11 milliards manquent, les patrons fraudent pour 20 milliards01/10/20142014Journal/medias/journalnumero/images/2014/10/une2409.jpg.445x577_q85_box-0%2C104%2C1383%2C1896_crop_detail.jpg

Leur société

11 milliards manquent, les patrons fraudent pour 20 milliards

Comme chaque année, à l'occasion des discussions parlementaires sur la Sécurité sociale où le gouvernement annonce ses nouvelles mesures d'économies, le « déficit » est le mot magique qui permet de justifier tous les mauvais coups.

En 2014, ce déficit serait proche de 11,7 milliards d'euros, contre 12,5 milliards en 2013. Il diminue, mais pas assez vite aux yeux du gouvernement, de l'opposition, et de la Cour des comptes, volontiers d'accord là-dessus. L'équilibre avait été promis pour 2017, mais personne n'y croyait. Désormais, la ministre Marisol Touraine ne l'envisage pas avant 2018-2019. Pour ce faire, elle compte mettre en oeuvre « la maîtrise des dépenses », formule honteuse pour ne pas parler de restrictions dans les remboursements de soins, de blocage des retraites, de diminution des prestations familiales, de coupes dans les hôpitaux, etc.

Ces restrictions, qui vont permettre d'économiser plusieurs centaines de millions d'euros, sont d'autant plus scandaleuses que la même Cour des comptes chiffre à près de 20 milliards le montant estimé des fraudes patronales à la Sécurité sociale en 2012, soit 5 % du total des cotisations sociales, fraude qui aurait doublé depuis 2007. Sans compter les 4 à 5 milliards soustraits aux retraites complémentaires obligatoires et à l'assurance chômage

Dans le rapport de la Cour des comptes, le travail dissimulé, le « travail au noir », est évidemment pointé dans tous les secteurs, en particulier dans ceux de la construction et du commerce.
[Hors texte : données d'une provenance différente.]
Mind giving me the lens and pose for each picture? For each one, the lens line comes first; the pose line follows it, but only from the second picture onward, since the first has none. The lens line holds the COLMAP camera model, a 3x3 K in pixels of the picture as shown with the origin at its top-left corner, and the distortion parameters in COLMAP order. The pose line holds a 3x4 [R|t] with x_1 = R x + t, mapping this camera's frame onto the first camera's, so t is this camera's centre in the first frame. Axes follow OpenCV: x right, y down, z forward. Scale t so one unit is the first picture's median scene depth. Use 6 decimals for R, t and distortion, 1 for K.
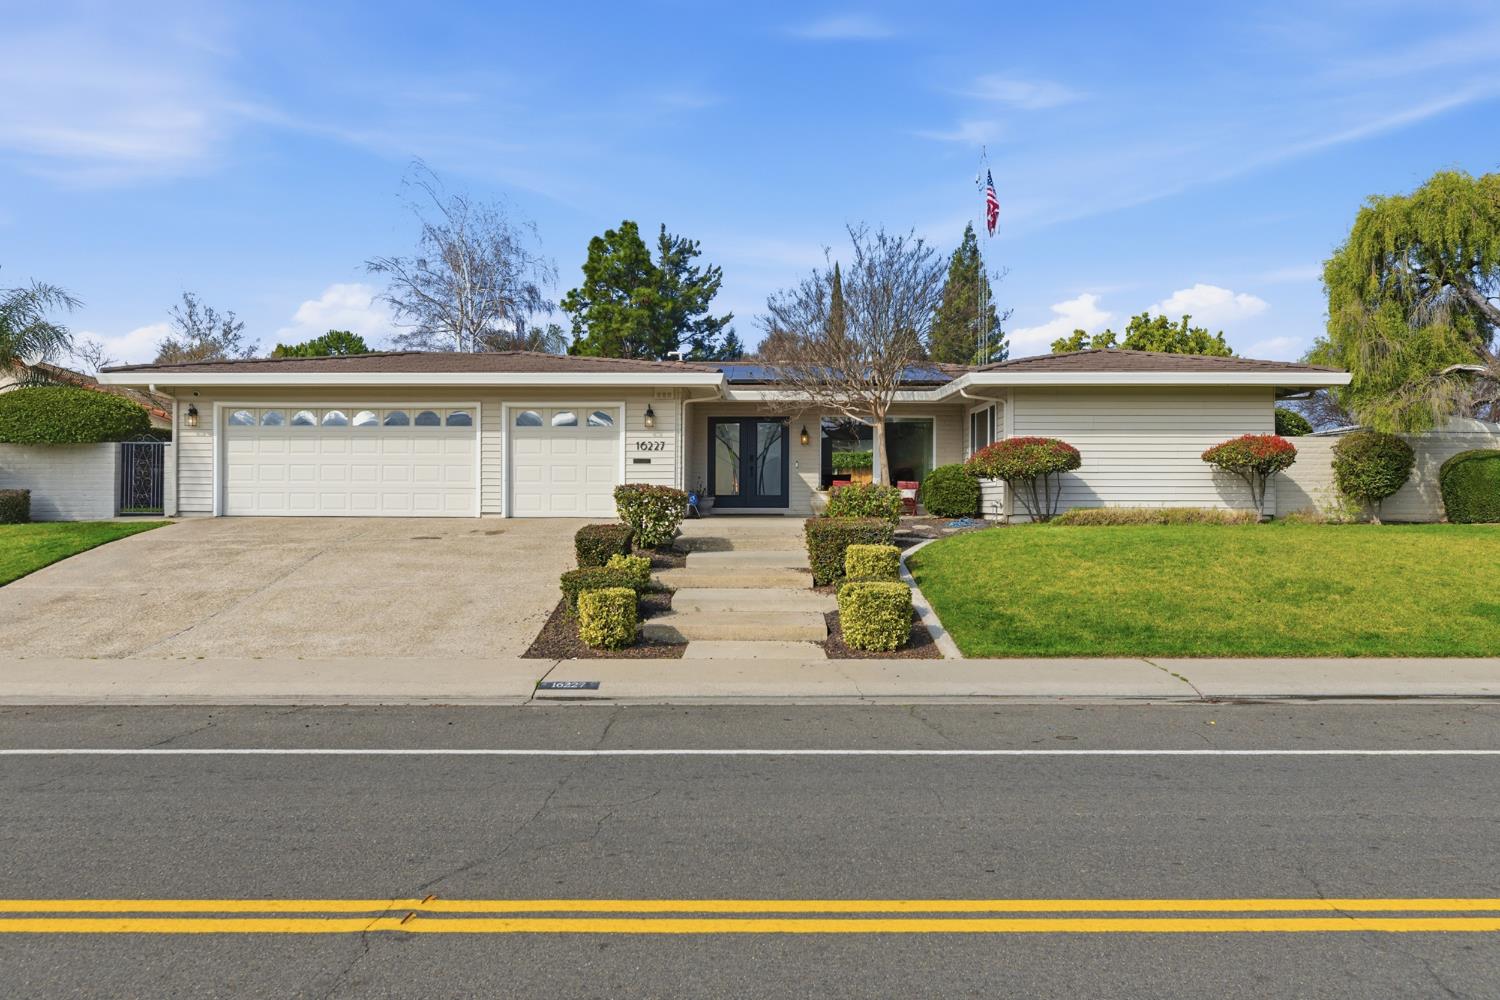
lens RADIAL K [[1095.1, 0, 751.0], [0, 1095.1, 499.7], [0, 0, 1]] dist [-0.002304, 0.000642]
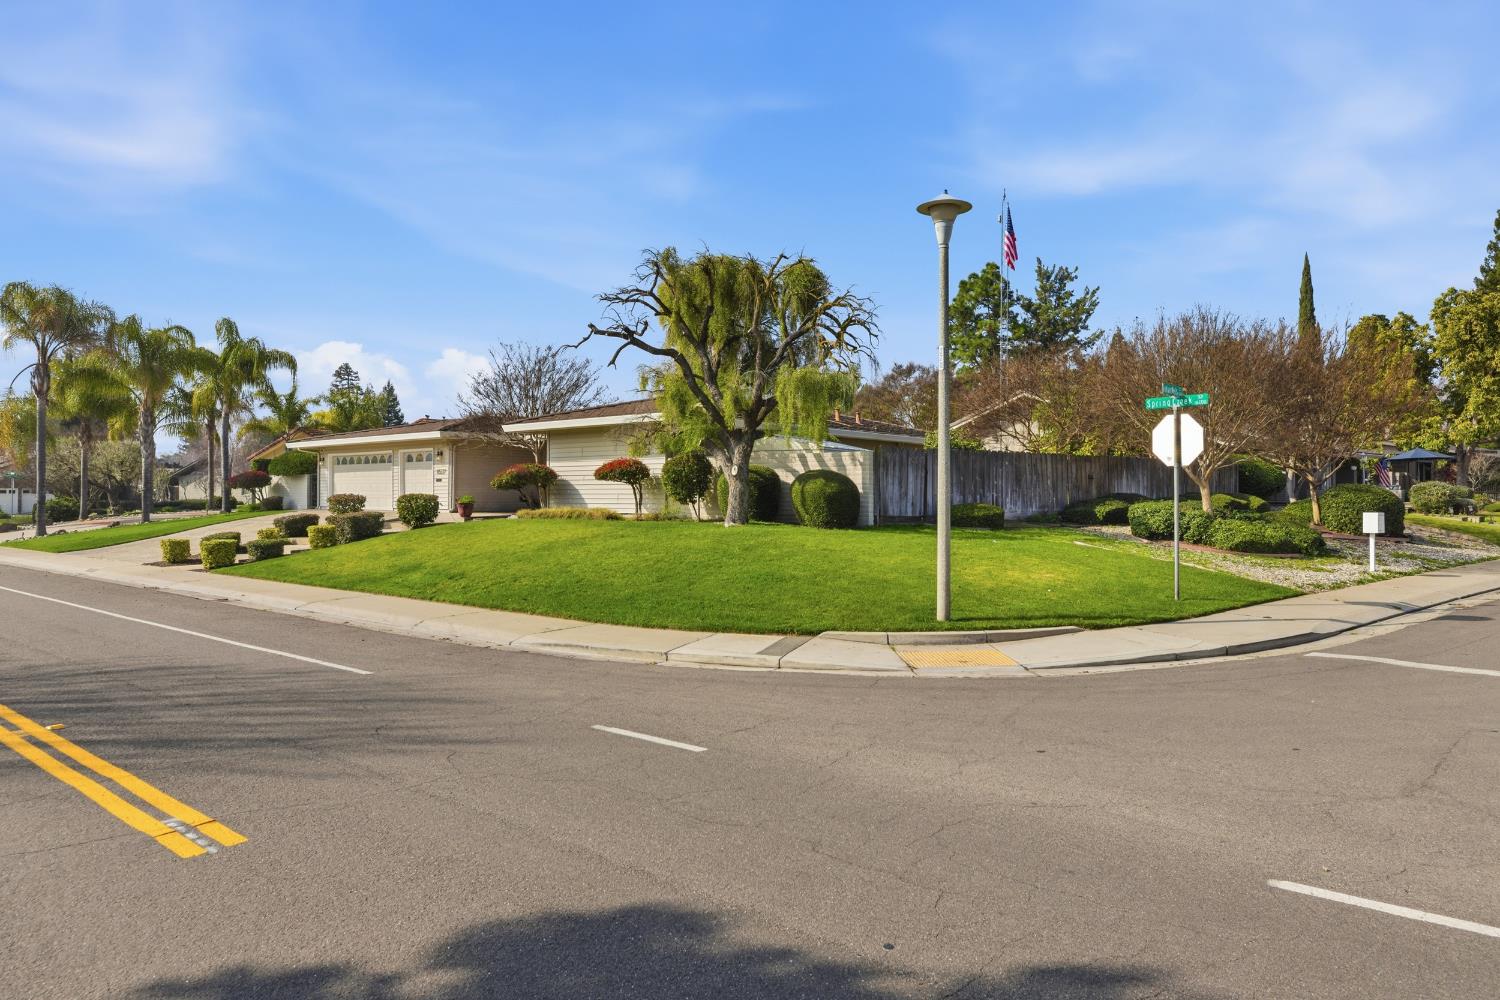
lens RADIAL K [[989.0, 0, 753.5], [0, 989.0, 500.1], [0, 0, 1]] dist [-0.006502, -0.000010]
pose [[0.763992, 0.001512, -0.645224, 1.320952], [-0.000609, 0.999998, 0.001623, -0.005552], [0.645226, -0.000847, 0.763991, 0.092592]]
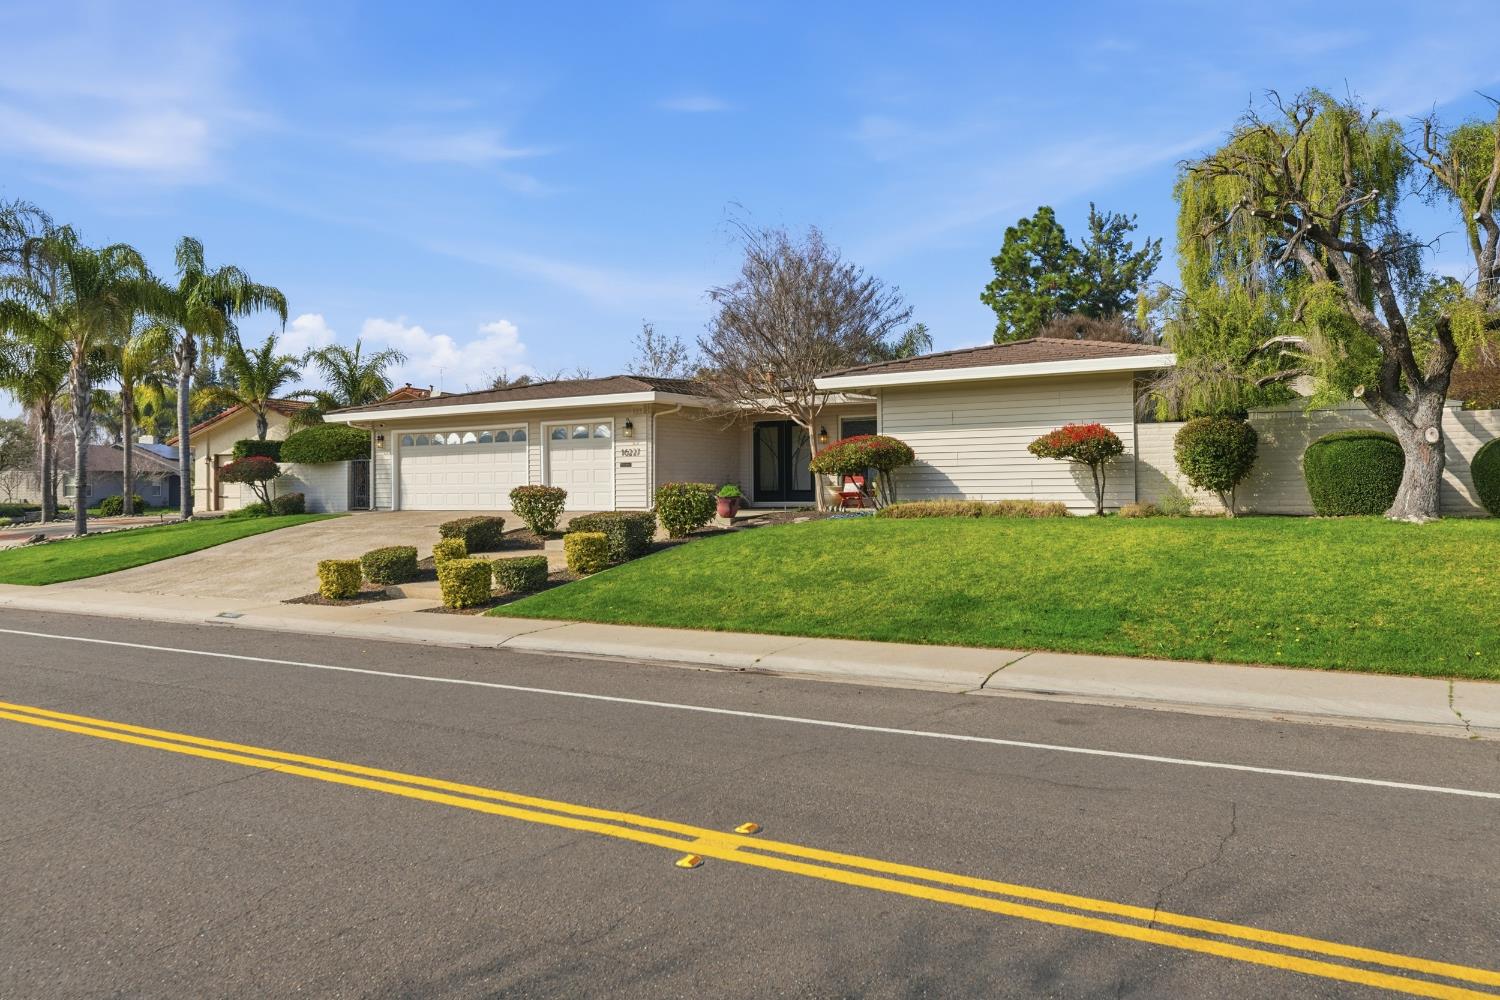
lens RADIAL K [[1131.1, 0, 745.9], [0, 1131.1, 497.2], [0, 0, 1]] dist [-0.003008, 0.000080]
pose [[0.849471, -0.008402, -0.527568, 0.675693], [0.011784, 0.999926, 0.003049, -0.001409], [0.527504, -0.008807, 0.849507, -0.009748]]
Mais il est fait également mention de bien d'autres astuces qui permettent aux patrons, en particulier aux plus gros, d'échapper à l'Urssaf : la sous-traitance en cascade, avec au bout une entreprise en faillite ou qui n'existe pas vraiment, les entreprises aux faux statuts, celles qui salarient des travailleurs détachés employés de manière illégale, la fraude « transnationale » qui monte depuis le développement du marché européen, l'appel à des travailleurs détachés à l'étranger, ou de l'étranger. Il est fait également mention des patrons qui obligent certains de leurs salariés à se déclarer « travailleur indépendant » pour échapper au paiement des cotisations sociales, etc.

On connaît les coupables, ils ont les moyens de payer, mais les gouvernements n'ont jamais rien fait de sérieux pour tenter de recouvrer les sommes dues. La preuve, c'est le nombre dérisoire d'inspecteurs et contrôleurs de l'Urssaf chargés de détecter ces fraudes : ils sont en diminution constante. Le résultat comptable est en proportion : 1,5 % seulement de la fraude liée au travail dissimulé est récupéré.
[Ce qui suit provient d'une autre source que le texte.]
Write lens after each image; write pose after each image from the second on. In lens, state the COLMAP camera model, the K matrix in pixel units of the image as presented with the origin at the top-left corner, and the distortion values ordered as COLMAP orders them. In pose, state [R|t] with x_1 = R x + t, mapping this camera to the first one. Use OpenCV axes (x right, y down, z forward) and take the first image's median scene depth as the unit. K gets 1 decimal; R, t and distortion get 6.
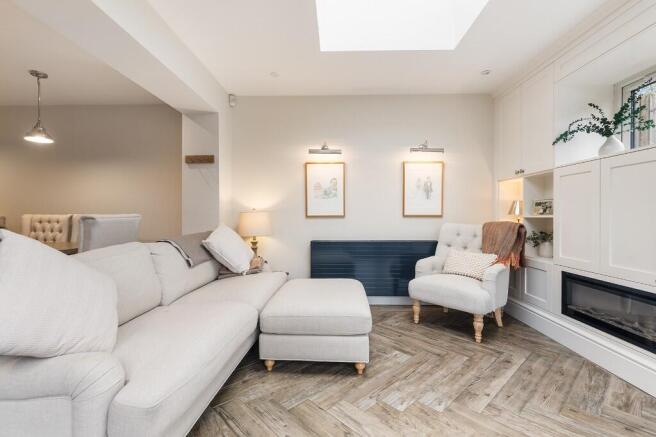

Pourtant les chiffres sont éloquents : si un gouvernement voulait vraiment s'en donner les moyens, le recouvrement de ces sommes permettrait de combler deux fois le déficit annuel et cela serait bien plus rentable que l'ensemble des mesures prises contre les salariés, les retraités et les mères de famille.

Mais épargner les plus riches pour s'attaquer aux plus faibles, ce n'est pas seulement une facilité. C'est un choix.